Through those dark and seemingly hopeless times, the prophets of God have called on people to join in the opening words of today’s psalm (25:1): “To you, O Lord, I lift up my soul; my God, I put my trust in you.” These are sometimes easy words to say, especially when we are desperate; but they are rarely easy words to mean and to live.
One major obstacle that we face in living them is the fact that what we often want is for God to put things back the way they were, the way things used to be. But the simple reality of life is that there is no going back. What is past is past. The new beginning is always, it seems, going to be truly new.
As Jeremiah describes the new beginning that will come after the destruction and the exile, he makes some significant changes from the past. He never, for example, mentions the temple being rebuilt, even though, at least in the popular mind, it had been the very center of the people’s and the nation’s life.

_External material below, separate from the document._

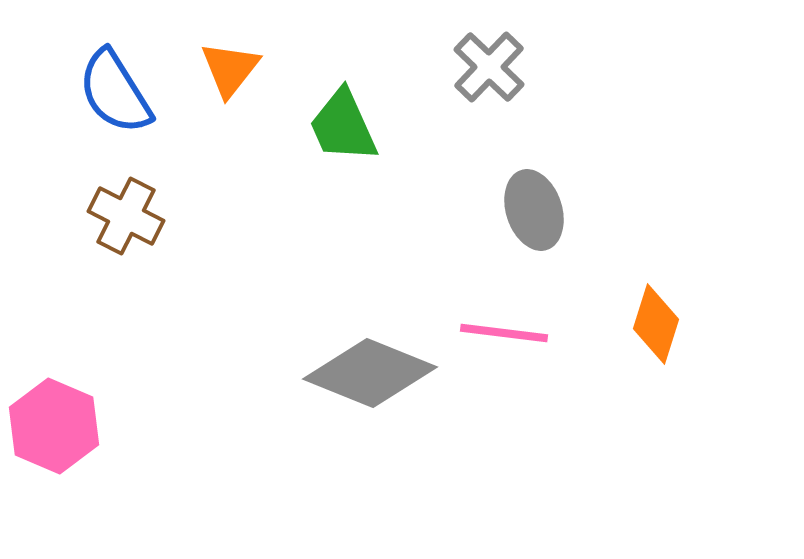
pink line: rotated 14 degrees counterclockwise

Judah and Israel’s past was past. The future will not be a return to the way things used to be. It will be something different: it will be God’s new creation.
His message is clear: you can’t just trust in your old ways of thinking and of living; you have to let go of them and trust in God alone. That is probably the biggest challenge in trusting in God: trusting enough to let go of the past, of the way things used to be, in order to allow God to make of us and of the world something new.
The hymn that we use every year to open our worship on this First Sunday of Advent is, pointedly, the very first one in Wonder, Love, and Praise. It asks that eternal, and eternally important, question of God: “Can it be that from our endings new beginnings you create? Life from death, and from our rendings, realms of wholeness generate?”
That is the focus of Advent: endings leading to new beginnings. And this season that starts a new church year confronts us with the ancient question: “Are you willing to let go of the past, of fantasies about returning to the way things used to be, and instead trust in the God of new beginnings?”